Editor’s note: Don Peterson is a contractor and a self-described unpaid lobbyist for the natural world. He is a longtime resident of Lowell.
[A] long time ago in my grammar school the sixth-graders played a game at lunchtime. One kid would recruit two of his friends to follow him around the playground. They would each recruit two of their friends, and so on. By the end of recess, 30 or so kids would be flocking like starlings, led by the original leader, who controlled them with the same kind of hand signals I imagine Custer used to direct his battalion to the Little Big Horn. That was the whole game, as far as I ever figured out, since I never joined in. Just kids following one other kid around the playground.
Here in the Northeast Kingdom, Ariel Quiros was that first kid. He claimed Jim Douglas begged him to fleece the whole state of Vermont; Douglas, as I read it, archly denies he even knows how to spell Quiros. Peter Shumlin, for the record, is shocked and saddened that anyone would use state and federal resources for personal gain, and recently declined to dine at a new Vietnamese restaurant, claiming lemongrass gives him heartburn. Bill Stegner’s only defense to date is that he wasn’t smart enough to see the larceny going on around him. Possible I suppose. Sen. Patrick Leahy is just sorry his esteemed friends in the Senate didn’t listen to him about how mean EB-5 can be to foreign investors.
If pressed, I imagine the Newport City Renaissance Corp. will say that what transpired between Doug Spates and Ariel Quiros was between private parties and that they were powerless to prevent it. If somebody wants to demolish a whole city center, well, it’s their land. We’ll never know what would have happened if Bill Stegner had been able to write Tony Pomerleau a check for a measly $1 million on that fateful day in July. Maybe our man Anthony did Bill a favor by keeping him from leveling the rest of Newport. Who needs more money when you’re 98 anyway.
The thinking seems to be bring the rich folks, and we’ll all get jobs plowing their driveways and mowing their lawns.
The economic model that drives NEK development, and a lot of the rest of the state, might best summed up as “Let’s dress the place up so we can skin the flatlanders when they come up to ride the water slide.” I’m guessing that here in Lowell, more money is made selling land to tourists than any other economic activity, and that might include fees for sugar bushes being managed for hedge fund investors. The thinking seems to be bring the rich folks, and we’ll all get jobs plowing their driveways and mowing their lawns.
To be fair, an honest attempt at bringing something useful to Newport was the manufacturing facility that was to house a German window manufacturer. Real jobs, not seasonal ones. Cutting edge technology. But the Germans smelled the skunk before anybody, and located instead to Springfield Massachusetts. That left AnC Bio. Alas, it looks like there isn’t an AnC Bio after all, just a few Korean patents and a bankrupt corporate shell. I have to say, the only time I ever personally encountered a proposal involving a corporate shell, there was the stench of fraud about it that was unmistakable.

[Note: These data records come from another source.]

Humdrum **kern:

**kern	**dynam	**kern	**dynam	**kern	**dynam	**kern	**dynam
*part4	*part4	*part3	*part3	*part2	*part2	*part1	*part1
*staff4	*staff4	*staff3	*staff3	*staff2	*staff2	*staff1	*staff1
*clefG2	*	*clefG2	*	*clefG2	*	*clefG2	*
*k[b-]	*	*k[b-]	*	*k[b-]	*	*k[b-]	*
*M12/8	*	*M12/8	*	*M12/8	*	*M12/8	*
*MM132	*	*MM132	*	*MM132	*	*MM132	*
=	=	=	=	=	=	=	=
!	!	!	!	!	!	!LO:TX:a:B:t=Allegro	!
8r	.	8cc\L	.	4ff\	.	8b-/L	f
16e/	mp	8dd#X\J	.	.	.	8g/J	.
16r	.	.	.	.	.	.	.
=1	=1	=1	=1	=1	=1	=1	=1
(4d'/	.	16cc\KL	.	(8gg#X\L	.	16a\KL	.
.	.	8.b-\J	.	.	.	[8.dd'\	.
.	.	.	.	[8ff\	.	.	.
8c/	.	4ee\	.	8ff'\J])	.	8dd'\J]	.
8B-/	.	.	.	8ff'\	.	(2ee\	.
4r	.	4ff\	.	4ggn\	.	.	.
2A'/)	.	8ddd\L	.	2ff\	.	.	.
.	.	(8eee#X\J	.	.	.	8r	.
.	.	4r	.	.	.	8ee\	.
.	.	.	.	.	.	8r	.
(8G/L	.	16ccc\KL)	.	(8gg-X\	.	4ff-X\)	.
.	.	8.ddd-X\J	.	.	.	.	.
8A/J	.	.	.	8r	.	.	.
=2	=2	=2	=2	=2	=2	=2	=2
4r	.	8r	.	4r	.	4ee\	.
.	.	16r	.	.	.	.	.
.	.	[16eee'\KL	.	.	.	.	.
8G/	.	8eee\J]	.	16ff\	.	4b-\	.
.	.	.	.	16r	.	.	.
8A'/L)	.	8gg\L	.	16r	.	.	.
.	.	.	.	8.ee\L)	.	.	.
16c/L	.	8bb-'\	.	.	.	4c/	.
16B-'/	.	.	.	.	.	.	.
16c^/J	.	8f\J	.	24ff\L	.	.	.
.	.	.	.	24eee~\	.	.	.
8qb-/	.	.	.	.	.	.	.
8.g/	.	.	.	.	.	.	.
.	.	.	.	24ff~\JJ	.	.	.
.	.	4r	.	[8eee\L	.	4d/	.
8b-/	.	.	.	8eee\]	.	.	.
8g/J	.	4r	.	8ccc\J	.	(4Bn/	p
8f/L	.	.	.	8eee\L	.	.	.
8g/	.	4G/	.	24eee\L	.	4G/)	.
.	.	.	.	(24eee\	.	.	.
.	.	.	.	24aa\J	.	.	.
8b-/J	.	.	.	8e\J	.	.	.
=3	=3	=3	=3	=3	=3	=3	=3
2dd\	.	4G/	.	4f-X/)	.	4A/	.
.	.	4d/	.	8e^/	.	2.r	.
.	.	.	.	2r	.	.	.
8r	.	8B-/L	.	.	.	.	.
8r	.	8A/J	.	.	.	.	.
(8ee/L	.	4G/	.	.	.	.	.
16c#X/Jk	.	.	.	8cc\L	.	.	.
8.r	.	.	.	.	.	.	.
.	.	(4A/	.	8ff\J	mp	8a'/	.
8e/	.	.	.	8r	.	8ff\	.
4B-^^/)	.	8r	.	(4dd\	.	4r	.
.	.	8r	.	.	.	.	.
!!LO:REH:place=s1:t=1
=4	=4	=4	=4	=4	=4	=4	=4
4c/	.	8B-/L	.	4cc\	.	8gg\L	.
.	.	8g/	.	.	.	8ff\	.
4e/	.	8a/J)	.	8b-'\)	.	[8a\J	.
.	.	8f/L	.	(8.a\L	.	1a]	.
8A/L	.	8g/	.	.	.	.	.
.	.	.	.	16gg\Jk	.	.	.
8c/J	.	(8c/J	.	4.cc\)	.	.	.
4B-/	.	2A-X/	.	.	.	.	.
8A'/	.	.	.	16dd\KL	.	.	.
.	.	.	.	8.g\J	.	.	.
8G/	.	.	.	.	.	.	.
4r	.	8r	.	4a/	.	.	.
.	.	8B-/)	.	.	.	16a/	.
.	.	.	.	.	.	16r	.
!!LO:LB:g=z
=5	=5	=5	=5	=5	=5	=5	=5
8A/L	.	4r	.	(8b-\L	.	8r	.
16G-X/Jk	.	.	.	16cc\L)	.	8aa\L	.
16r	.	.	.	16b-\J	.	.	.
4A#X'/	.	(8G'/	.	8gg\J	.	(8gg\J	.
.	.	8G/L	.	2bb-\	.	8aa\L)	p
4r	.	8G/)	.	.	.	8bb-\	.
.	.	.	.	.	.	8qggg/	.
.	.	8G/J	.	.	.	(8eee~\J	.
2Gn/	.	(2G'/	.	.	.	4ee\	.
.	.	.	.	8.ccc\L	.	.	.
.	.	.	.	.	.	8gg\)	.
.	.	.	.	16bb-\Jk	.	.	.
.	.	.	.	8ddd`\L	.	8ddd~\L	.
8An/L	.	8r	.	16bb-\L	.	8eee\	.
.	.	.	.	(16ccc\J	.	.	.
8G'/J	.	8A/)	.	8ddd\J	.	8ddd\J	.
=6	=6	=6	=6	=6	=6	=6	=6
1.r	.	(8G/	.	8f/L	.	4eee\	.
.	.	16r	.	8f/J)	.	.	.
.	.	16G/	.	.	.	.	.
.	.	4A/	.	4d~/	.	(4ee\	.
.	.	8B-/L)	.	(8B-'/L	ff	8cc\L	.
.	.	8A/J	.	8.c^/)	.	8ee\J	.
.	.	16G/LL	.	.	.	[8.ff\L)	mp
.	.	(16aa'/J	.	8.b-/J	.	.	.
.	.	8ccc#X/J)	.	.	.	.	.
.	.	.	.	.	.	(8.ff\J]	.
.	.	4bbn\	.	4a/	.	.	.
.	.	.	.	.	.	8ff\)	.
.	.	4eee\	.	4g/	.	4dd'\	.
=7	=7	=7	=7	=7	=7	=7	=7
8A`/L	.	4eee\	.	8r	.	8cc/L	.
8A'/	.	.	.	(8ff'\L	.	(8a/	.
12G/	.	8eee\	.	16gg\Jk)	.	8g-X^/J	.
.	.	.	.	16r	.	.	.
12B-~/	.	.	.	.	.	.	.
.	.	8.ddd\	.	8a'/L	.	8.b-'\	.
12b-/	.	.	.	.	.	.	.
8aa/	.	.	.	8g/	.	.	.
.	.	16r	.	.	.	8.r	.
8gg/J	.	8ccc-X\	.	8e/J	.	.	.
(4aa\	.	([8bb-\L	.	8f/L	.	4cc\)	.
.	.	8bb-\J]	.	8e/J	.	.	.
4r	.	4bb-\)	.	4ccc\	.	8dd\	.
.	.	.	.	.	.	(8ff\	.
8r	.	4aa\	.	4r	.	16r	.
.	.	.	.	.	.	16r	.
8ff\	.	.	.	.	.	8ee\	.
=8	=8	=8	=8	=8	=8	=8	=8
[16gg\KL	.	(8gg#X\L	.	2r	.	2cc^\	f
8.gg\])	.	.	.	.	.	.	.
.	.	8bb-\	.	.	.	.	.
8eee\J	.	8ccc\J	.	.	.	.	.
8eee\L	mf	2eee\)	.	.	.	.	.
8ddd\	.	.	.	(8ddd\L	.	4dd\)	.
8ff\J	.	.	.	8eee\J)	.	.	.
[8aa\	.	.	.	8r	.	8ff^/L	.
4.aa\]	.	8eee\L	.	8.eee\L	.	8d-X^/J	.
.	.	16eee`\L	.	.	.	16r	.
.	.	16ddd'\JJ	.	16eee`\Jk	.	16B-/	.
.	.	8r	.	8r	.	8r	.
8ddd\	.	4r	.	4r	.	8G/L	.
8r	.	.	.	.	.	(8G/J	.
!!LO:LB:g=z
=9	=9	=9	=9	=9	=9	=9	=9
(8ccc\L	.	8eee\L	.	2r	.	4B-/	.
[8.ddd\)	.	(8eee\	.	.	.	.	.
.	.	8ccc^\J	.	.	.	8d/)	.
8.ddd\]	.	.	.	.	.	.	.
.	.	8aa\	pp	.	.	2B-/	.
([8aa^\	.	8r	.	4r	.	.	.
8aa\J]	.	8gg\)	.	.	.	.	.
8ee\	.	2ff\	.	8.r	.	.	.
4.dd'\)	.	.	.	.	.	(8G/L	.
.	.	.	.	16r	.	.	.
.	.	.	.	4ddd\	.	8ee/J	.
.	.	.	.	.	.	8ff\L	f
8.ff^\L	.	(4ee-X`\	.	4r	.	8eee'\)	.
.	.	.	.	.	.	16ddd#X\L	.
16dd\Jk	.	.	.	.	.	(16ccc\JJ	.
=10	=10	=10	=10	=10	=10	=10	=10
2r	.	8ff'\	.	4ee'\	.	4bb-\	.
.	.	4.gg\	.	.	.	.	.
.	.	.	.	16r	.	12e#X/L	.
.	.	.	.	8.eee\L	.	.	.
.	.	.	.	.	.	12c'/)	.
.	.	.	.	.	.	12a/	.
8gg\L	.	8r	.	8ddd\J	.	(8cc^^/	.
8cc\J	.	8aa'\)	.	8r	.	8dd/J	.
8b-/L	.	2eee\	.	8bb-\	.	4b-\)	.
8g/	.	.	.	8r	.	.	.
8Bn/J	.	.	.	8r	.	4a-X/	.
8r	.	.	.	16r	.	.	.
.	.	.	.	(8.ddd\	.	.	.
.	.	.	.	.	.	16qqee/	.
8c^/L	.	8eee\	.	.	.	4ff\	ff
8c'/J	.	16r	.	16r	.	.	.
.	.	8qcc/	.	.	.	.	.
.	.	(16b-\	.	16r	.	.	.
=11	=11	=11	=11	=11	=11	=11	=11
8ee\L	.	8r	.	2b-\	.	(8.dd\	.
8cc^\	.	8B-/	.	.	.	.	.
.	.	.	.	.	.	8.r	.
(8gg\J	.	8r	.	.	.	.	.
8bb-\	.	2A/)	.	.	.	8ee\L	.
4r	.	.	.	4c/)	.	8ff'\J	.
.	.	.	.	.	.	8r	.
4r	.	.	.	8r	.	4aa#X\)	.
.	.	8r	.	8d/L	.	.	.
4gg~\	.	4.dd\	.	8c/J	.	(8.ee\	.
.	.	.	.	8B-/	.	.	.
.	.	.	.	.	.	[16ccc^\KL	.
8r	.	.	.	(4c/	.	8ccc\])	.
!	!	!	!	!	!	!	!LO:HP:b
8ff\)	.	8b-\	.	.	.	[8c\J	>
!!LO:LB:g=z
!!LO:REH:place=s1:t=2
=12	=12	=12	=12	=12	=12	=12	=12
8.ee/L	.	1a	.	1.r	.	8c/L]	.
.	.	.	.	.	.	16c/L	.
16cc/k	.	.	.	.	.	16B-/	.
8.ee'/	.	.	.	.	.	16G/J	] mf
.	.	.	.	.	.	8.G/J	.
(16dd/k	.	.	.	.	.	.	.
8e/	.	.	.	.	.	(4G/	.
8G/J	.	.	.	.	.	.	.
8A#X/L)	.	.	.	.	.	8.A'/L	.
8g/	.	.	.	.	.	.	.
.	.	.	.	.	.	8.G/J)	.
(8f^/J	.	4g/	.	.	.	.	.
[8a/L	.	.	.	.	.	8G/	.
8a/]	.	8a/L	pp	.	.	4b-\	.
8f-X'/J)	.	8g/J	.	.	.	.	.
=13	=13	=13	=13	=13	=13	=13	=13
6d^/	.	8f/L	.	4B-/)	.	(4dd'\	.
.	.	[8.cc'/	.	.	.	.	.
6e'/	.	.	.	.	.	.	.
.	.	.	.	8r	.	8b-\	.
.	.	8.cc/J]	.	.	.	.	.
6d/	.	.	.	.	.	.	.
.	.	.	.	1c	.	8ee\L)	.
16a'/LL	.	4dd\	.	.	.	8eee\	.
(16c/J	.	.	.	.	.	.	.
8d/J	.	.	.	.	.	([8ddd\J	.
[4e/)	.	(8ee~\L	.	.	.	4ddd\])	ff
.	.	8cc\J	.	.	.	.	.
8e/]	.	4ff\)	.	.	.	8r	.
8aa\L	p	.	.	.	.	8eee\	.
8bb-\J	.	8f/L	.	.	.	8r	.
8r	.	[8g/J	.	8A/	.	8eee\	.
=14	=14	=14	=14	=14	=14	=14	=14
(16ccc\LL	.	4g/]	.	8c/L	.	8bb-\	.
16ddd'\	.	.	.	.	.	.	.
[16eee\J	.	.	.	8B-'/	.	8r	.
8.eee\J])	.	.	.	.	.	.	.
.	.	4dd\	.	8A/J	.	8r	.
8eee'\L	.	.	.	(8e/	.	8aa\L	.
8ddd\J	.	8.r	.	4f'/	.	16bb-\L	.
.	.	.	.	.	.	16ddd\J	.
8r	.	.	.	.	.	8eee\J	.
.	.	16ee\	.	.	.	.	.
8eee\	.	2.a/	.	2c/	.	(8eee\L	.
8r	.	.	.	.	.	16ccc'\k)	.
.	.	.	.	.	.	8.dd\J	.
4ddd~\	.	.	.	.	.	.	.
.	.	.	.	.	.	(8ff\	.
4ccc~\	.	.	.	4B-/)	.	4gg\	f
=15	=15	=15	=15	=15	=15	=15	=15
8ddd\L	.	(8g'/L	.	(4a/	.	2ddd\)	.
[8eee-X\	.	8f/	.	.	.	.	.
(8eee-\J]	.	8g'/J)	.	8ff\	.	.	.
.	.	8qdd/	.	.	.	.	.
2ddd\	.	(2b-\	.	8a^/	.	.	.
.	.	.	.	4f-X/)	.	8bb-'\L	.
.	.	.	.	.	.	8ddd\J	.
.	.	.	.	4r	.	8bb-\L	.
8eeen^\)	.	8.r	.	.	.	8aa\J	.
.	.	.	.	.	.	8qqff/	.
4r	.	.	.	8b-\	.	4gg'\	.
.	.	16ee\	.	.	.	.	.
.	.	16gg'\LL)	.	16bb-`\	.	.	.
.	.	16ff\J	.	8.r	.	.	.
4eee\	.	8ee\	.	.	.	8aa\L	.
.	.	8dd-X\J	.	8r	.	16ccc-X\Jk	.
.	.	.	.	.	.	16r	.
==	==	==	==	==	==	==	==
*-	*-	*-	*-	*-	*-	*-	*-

For some reason known best to Charles Ponzi, despite all the warning flags, no one in a position of oversight was sufficiently skeptical to wonder where all the money was going. Maybe it was the developers in white hardhats and their delusional promises about bringing 10,000 new jobs to a county with only 25,000 people that drove every bureaucrat in the state crazy. It’s been said that the Tulip Mania of Holland ended when a sailor ate a 1,000 guilder tulip bulb, thinking it was a 5 penny onion. Extraordinary delusions abound, especially in a culture dazed by wealth.